Using De Moivre's Theorem:

$\left(\sqrt{3}-i\right)^7 = 2^7\left(\cos\left(-\frac{7\pi}{6}\right) + i\sin\left(-\frac{7\pi}{6}\right)\right) = 128\left(\cos\left(-\frac{7\pi}{6}\right) + i\sin\left(-\frac{7\pi}{6}\right)\right)$

Now, calculate:

$= 128\left(-\frac{\sqrt{3}}{2} - \frac{1}{2}i\right) = -64\sqrt{3} - 64i$

Rewriting $-1$ in modulus-argument form:

$-1 = 1\left(\cos\pi + i\sin\pi\right)$

Using De Moivre's Theorem, we find the cube roots:

1. The principal root:
   • $z_1 = 1\left(\cos\frac{\pi}{3} + i\sin\frac{\pi}{3}\right) = \frac{1}{2} + \frac{\sqrt{3}}{2}i$
2. The other roots are:
   • $z_2 = 1\left(\cos\left(\frac{\pi + 2\pi}{3}\right) + i\sin\left(\frac{\pi + 2\pi}{3}\right)\right)$ and derive these further.
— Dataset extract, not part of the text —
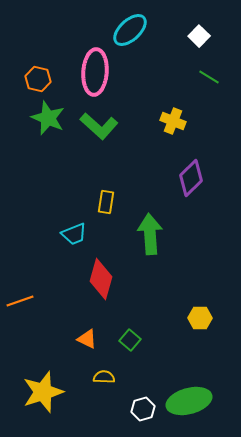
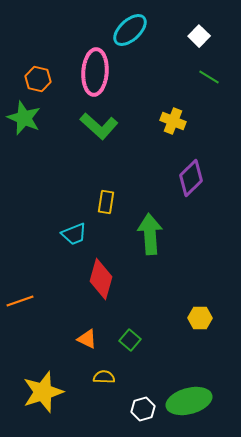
green star: moved 24 px left
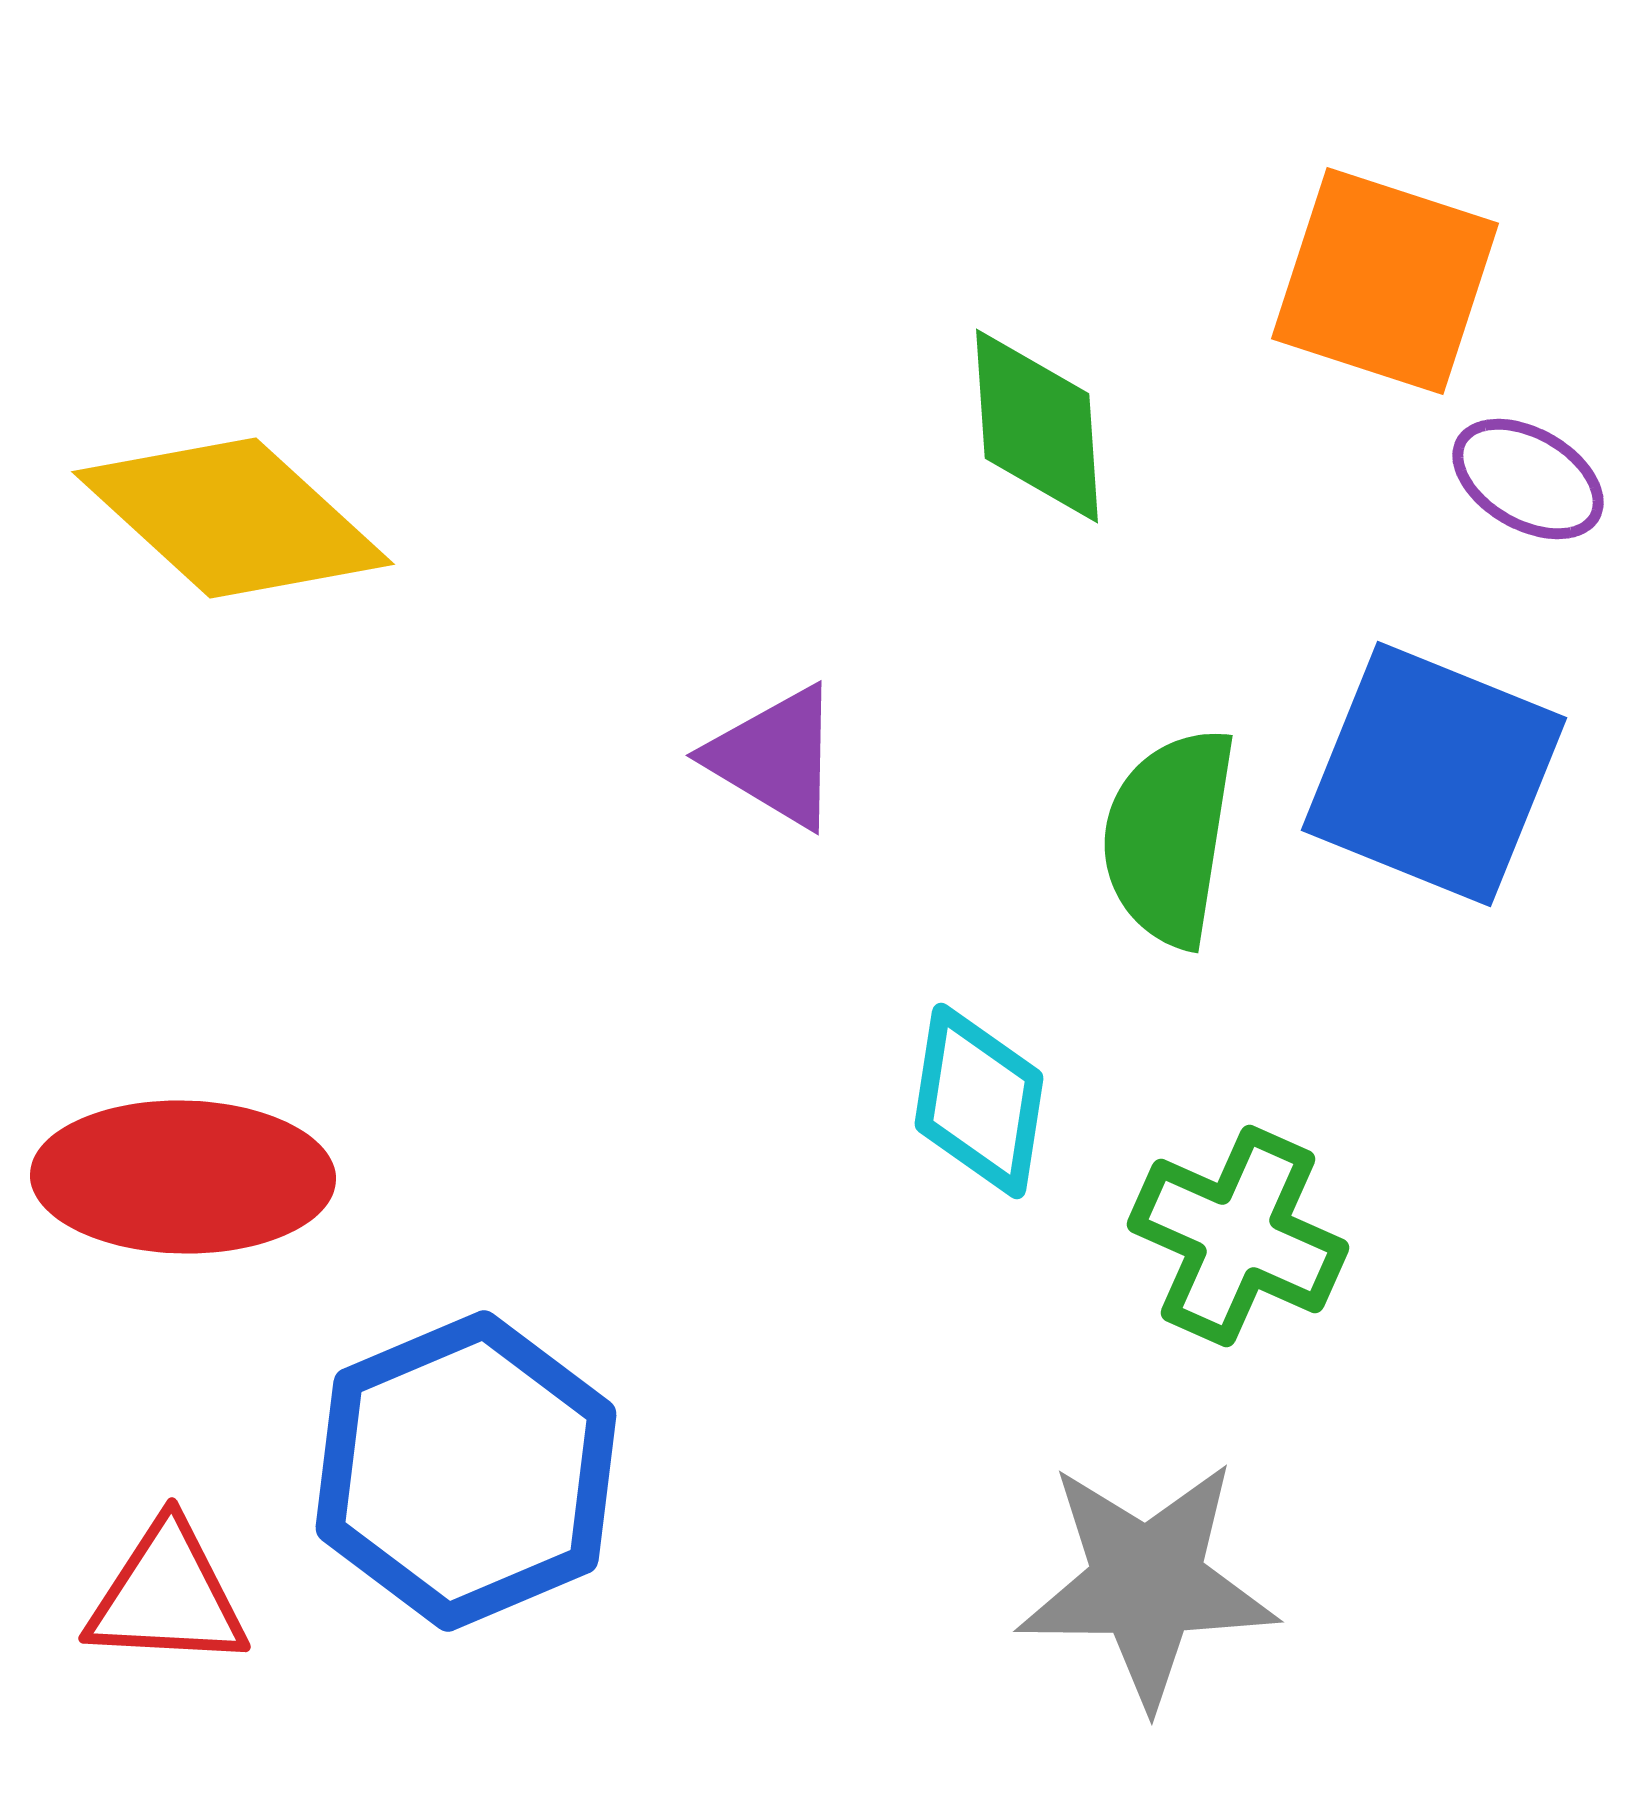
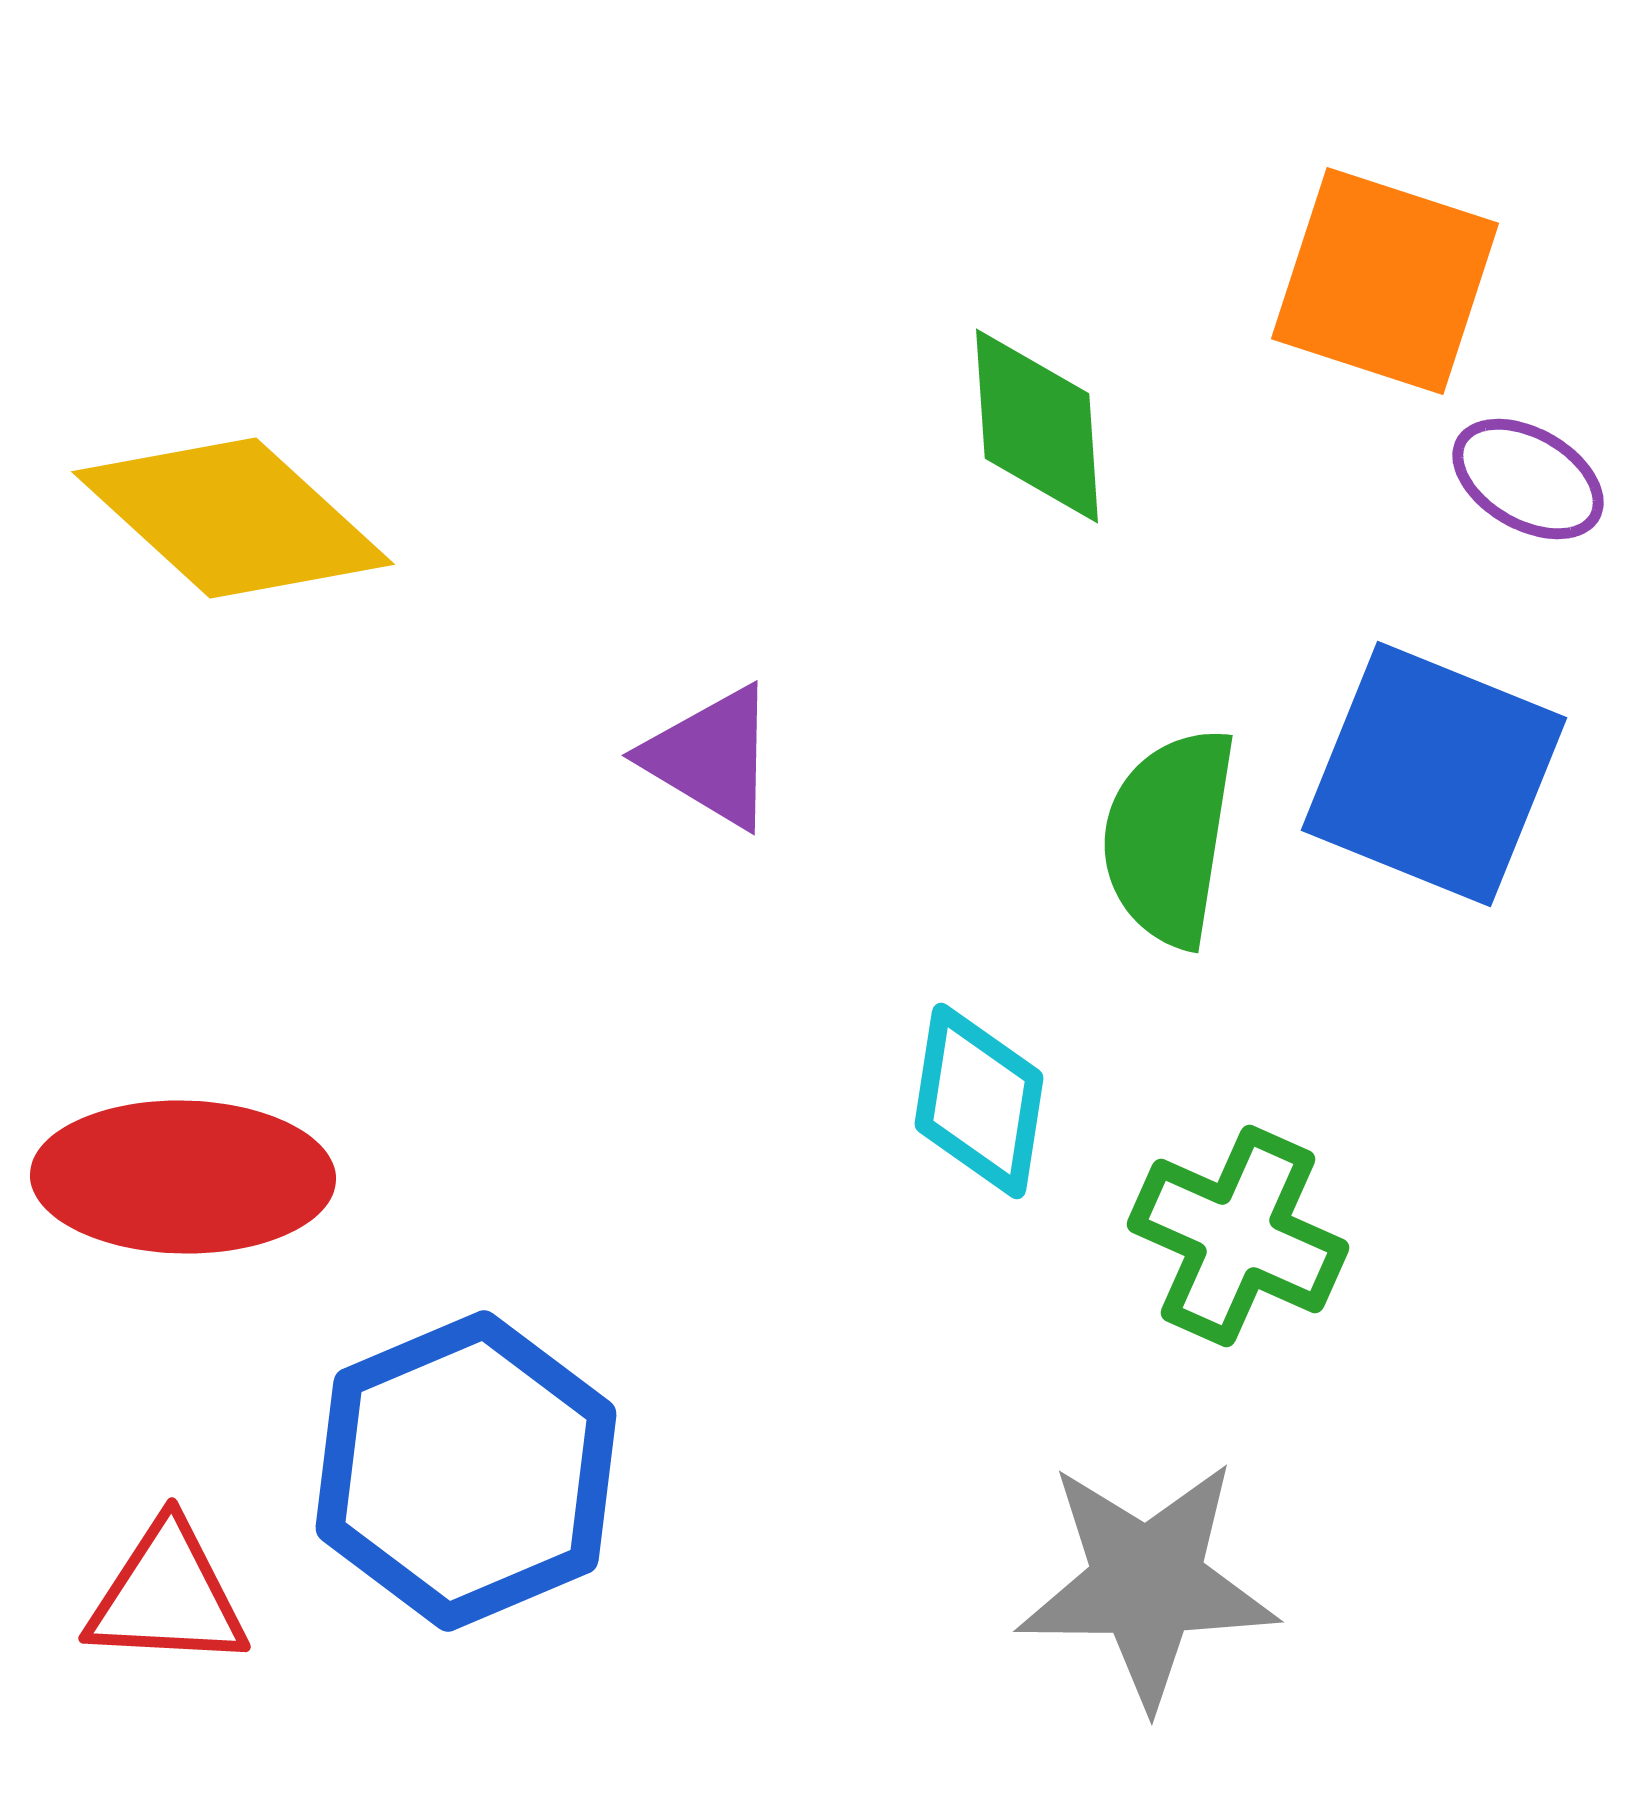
purple triangle: moved 64 px left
The equation can be rewritten as:

$|z - (5 - 3i)| = 10$

The center of the ellipse is at the point $(5, 3)$ or in complex form: $5 + 3i.$

In the equation given, the distance from the center to the focus is denoted as $a = 10$ and the distance between the foci is $2b$ where $b$ can be derived from the distances:

Thus, the major axis length is $20$ (for $x$) and the minor axis length can be derived from the standard ellipse equation.

Simply speaking, the sketch will portray an ellipse centered at $(5, 3)$.

The range of $\arg(z)$ will span from the angle corresponding to the leftmost point to the angle corresponding to the rightmost point.

Thus: $[\tan^{-1}(\frac{3-b}{5-a}), \tan^{-1}(\frac{3+b}{5+a})]$ where $(a, b)$ represents the ellipse dimensions.